▽
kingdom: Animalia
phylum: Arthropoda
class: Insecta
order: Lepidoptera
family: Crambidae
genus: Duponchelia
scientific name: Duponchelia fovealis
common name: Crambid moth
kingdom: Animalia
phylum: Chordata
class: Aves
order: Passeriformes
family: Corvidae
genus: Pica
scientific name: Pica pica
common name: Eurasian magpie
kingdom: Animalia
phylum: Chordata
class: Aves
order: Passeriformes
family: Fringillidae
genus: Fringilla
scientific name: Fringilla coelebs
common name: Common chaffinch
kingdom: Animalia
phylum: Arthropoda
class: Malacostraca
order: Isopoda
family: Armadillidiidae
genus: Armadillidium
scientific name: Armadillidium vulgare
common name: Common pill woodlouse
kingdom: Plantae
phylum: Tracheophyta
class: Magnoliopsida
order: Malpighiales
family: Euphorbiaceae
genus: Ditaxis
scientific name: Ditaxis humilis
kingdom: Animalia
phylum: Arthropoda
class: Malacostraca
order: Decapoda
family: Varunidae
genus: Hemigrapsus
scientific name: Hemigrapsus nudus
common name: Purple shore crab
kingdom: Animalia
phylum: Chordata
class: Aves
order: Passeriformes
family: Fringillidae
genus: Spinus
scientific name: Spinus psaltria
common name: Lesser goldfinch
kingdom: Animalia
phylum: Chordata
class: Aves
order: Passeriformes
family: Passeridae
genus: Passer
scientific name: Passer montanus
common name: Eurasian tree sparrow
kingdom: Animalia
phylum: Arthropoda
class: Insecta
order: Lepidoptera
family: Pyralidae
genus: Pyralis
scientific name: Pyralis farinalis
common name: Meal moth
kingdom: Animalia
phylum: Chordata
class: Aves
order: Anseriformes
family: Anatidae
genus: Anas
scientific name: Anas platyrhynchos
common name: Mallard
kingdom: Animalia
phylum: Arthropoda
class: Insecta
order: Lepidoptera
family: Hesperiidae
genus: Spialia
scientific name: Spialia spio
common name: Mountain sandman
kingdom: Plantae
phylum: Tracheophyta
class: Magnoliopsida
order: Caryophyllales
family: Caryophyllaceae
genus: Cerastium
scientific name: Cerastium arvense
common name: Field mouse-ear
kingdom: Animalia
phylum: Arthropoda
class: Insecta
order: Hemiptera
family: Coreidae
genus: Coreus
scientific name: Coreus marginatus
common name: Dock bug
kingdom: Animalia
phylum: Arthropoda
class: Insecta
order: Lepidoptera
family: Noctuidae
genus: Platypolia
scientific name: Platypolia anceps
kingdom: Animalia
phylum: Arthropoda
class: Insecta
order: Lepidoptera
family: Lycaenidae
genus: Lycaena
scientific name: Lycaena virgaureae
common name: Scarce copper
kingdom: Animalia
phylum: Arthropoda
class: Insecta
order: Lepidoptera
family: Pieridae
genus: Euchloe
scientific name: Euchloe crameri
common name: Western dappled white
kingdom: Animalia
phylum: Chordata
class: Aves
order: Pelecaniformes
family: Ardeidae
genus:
△
▶ **STATED PROBLEM**: Convert every line above into a JSON list of strings, with one string per line and no entries for blank lines.

▶ **RESULT OF THIS TASK**:
[
  "kingdom: Animalia",
  "phylum: Arthropoda",
  "class: Insecta",
  "order: Lepidoptera",
  "family: Crambidae",
  "genus: Duponchelia",
  "scientific name: Duponchelia fovealis",
  "common name: Crambid moth",
  "kingdom: Animalia",
  "phylum: Chordata",
  "class: Aves",
  "order: Passeriformes",
  "family: Corvidae",
  "genus: Pica",
  "scientific name: Pica pica",
  "common name: Eurasian magpie",
  "kingdom: Animalia",
  "phylum: Chordata",
  "class: Aves",
  "order: Passeriformes",
  "family: Fringillidae",
  "genus: Fringilla",
  "scientific name: Fringilla coelebs",
  "common name: Common chaffinch",
  "kingdom: Animalia",
  "phylum: Arthropoda",
  "class: Malacostraca",
  "order: Isopoda",
  "family: Armadillidiidae",
  "genus: Armadillidium",
  "scientific name: Armadillidium vulgare",
  "common name: Common pill woodlouse",
  "kingdom: Plantae",
  "phylum: Tracheophyta",
  "class: Magnoliopsida",
  "order: Malpighiales",
  "family: Euphorbiaceae",
  "genus: Ditaxis",
  "scientific name: Ditaxis humilis",
  "kingdom: Animalia",
  "phylum: Arthropoda",
  "class: Malacostraca",
  "order: Decapoda",
  "family: Varunidae",
  "genus: Hemigrapsus",
  "scientific name: Hemigrapsus nudus",
  "common name: Purple shore crab",
  "kingdom: Animalia",
  "phylum: Chordata",
  "class: Aves",
  "order: Passeriformes",
  "family: Fringillidae",
  "genus: Spinus",
  "scientific name: Spinus psaltria",
  "common name: Lesser goldfinch",
  "kingdom: Animalia",
  "phylum: Chordata",
  "class: Aves",
  "order: Passeriformes",
  "family: Passeridae",
  "genus: Passer",
  "scientific name: Passer montanus",
  "common name: Eurasian tree sparrow",
  "kingdom: Animalia",
  "phylum: Arthropoda",
  "class: Insecta",
  "order: Lepidoptera",
  "family: Pyralidae",
  "genus: Pyralis",
  "scientific name: Pyralis farinalis",
  "common name: Meal moth",
  "kingdom: Animalia",
  "phylum: Chordata",
  "class: Aves",
  "order: Anseriformes",
  "family: Anatidae",
  "genus: Anas",
  "scientific name: Anas platyrhynchos",
  "common name: Mallard",
  "kingdom: Animalia",
  "phylum: Arthropoda",
  "class: Insecta",
  "order: Lepidoptera",
  "family: Hesperiidae",
  "genus: Spialia",
  "scientific name: Spialia spio",
  "common name: Mountain sandman",
  "kingdom: Plantae",
  "phylum: Tracheophyta",
  "class: Magnoliopsida",
  "order: Caryophyllales",
  "family: Caryophyllaceae",
  "genus: Cerastium",
  "scientific name: Cerastium arvense",
  "common name: Field mouse-ear",
  "kingdom: Animalia",
  "phylum: Arthropoda",
  "class: Insecta",
  "order: Hemiptera",
  "family: Coreidae",
  "genus: Coreus",
  "scientific name: Coreus marginatus",
  "common name: Dock bug",
  "kingdom: Animalia",
  "phylum: Arthropoda",
  "class: Insecta",
  "order: Lepidoptera",
  "family: Noctuidae",
  "genus: Platypolia",
  "scientific name: Platypolia anceps",
  "kingdom: Animalia",
  "phylum: Arthropoda",
  "class: Insecta",
  "order: Lepidoptera",
  "family: Lycaenidae",
  "genus: Lycaena",
  "scientific name: Lycaena virgaureae",
  "common name: Scarce copper",
  "kingdom: Animalia",
  "phylum: Arthropoda",
  "class: Insecta",
  "order: Lepidoptera",
  "family: Pieridae",
  "genus: Euchloe",
  "scientific name: Euchloe crameri",
  "common name: Western dappled white",
  "kingdom: Animalia",
  "phylum: Chordata",
  "class: Aves",
  "order: Pelecaniformes",
  "family: Ardeidae",
  "genus:"
]